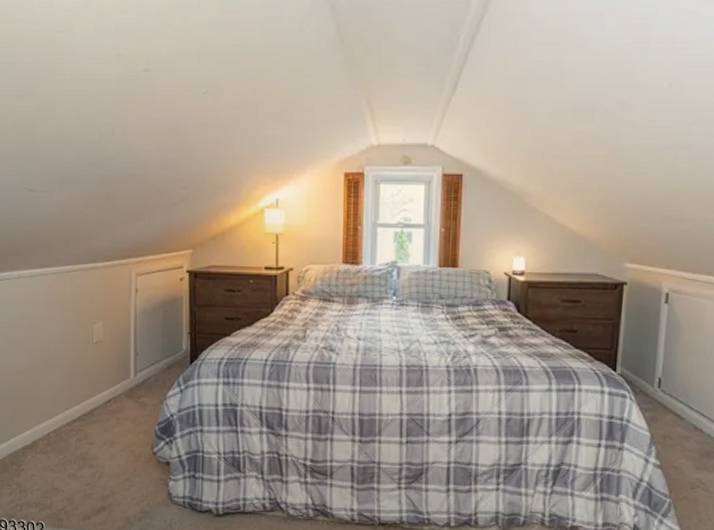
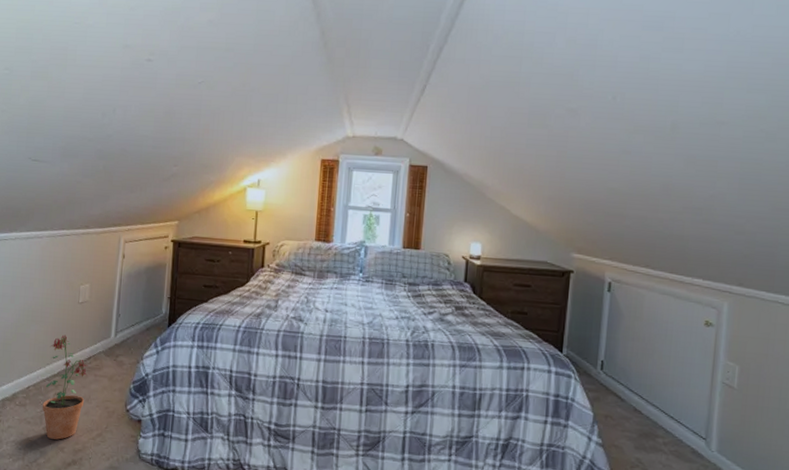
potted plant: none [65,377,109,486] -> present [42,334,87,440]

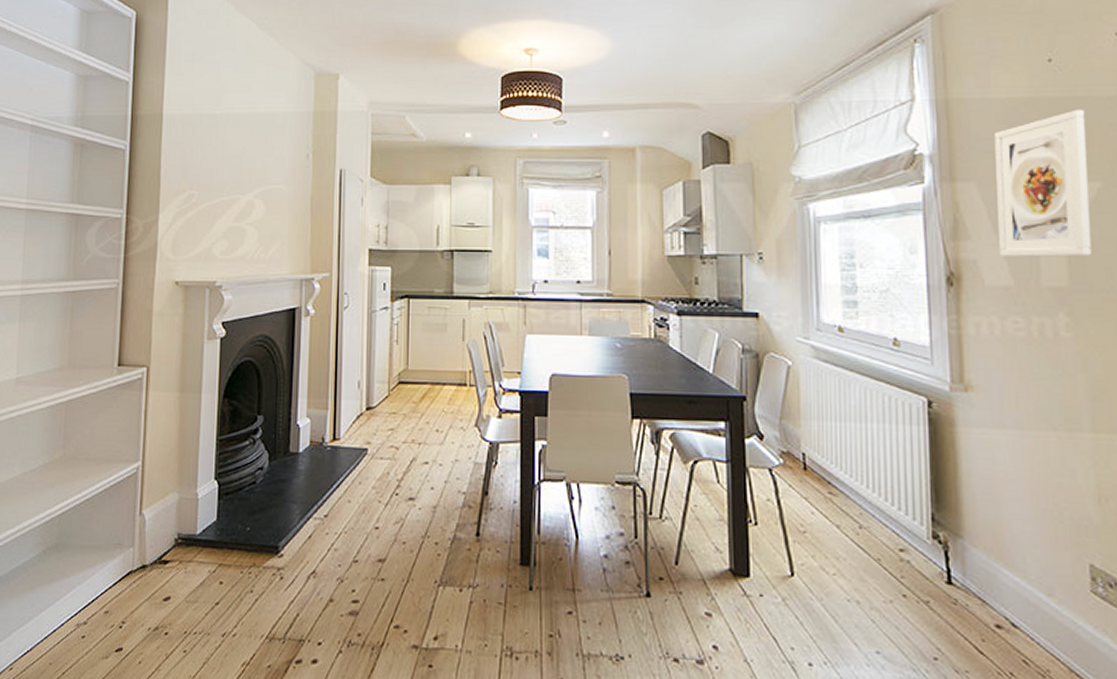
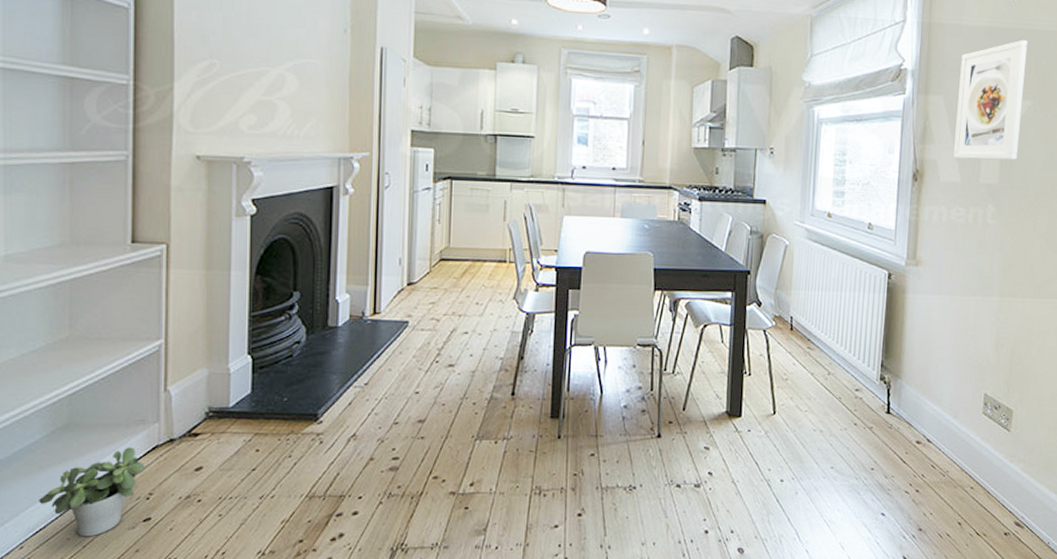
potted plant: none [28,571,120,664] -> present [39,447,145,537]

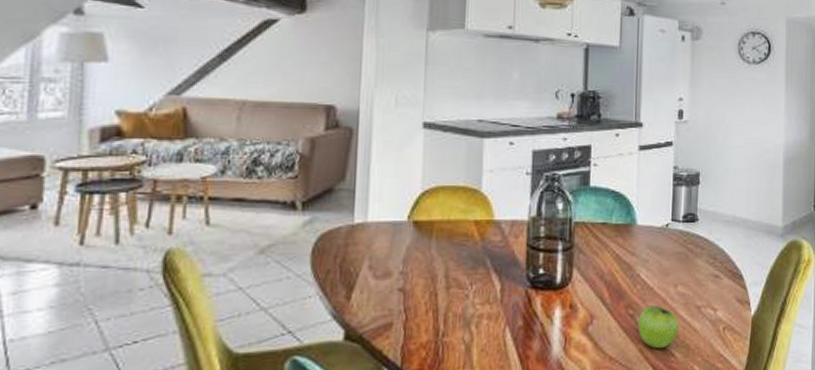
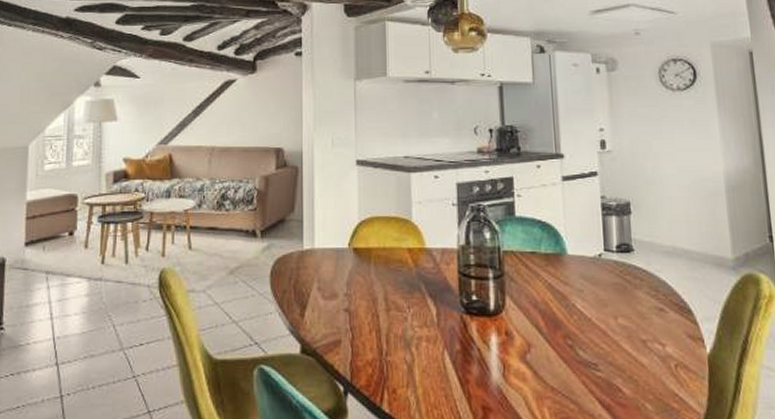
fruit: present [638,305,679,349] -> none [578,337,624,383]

---

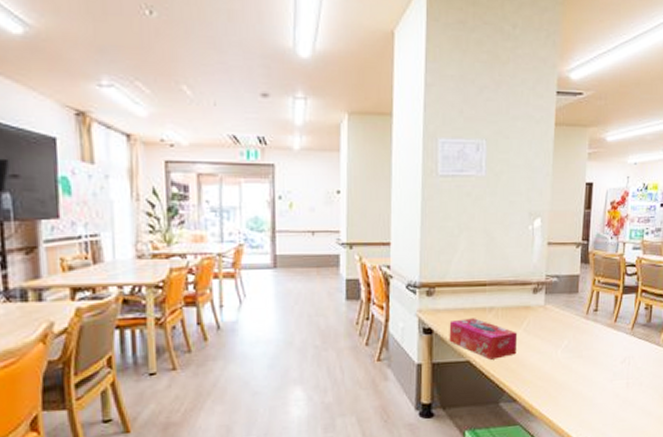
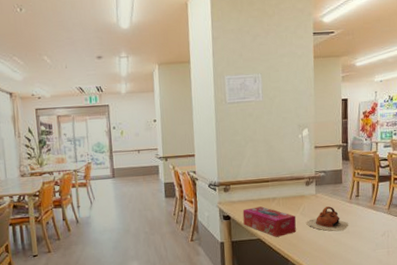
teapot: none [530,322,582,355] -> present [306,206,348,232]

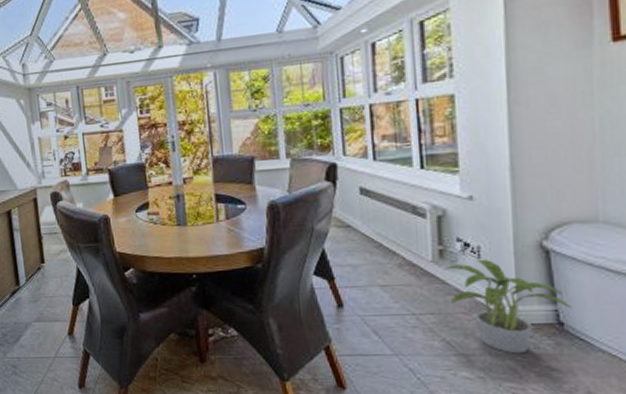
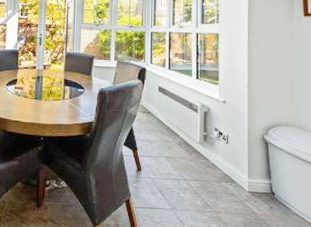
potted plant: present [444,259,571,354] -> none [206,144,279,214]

...

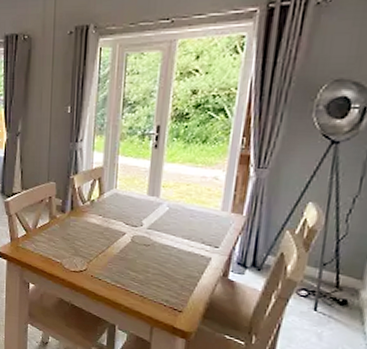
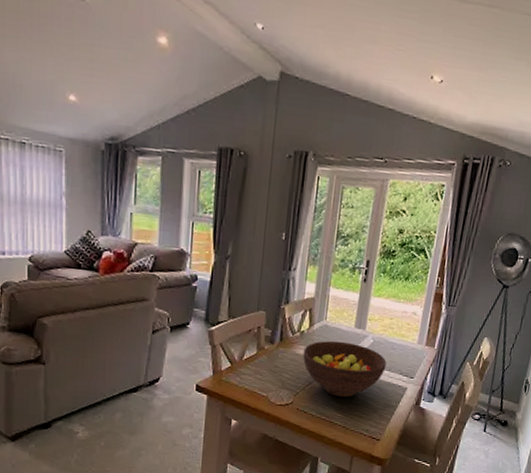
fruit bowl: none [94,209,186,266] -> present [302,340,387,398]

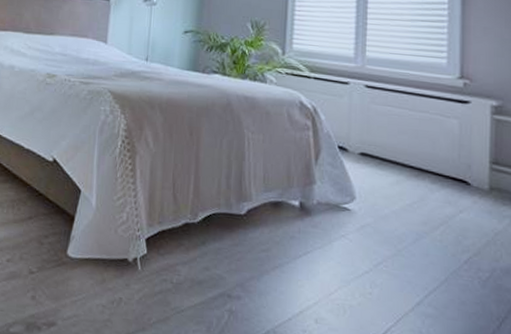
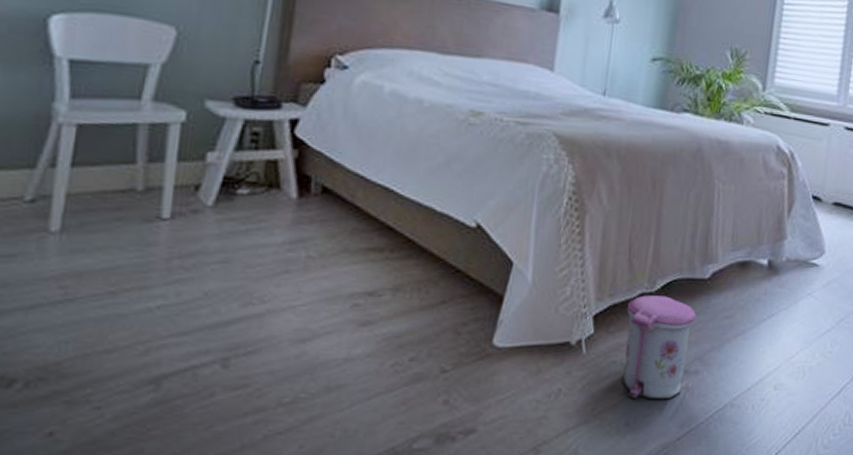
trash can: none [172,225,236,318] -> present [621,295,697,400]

AIM OF THE EXERCISE :: Which lines in the listing have the string "potted"? Pick them out and copy them.

RESULT BELOW ::
potted plant: none [65,377,109,486] -> present [42,334,87,440]
potted plant: none [28,571,120,664] -> present [39,447,145,537]
potted plant: present [444,259,571,354] -> none [206,144,279,214]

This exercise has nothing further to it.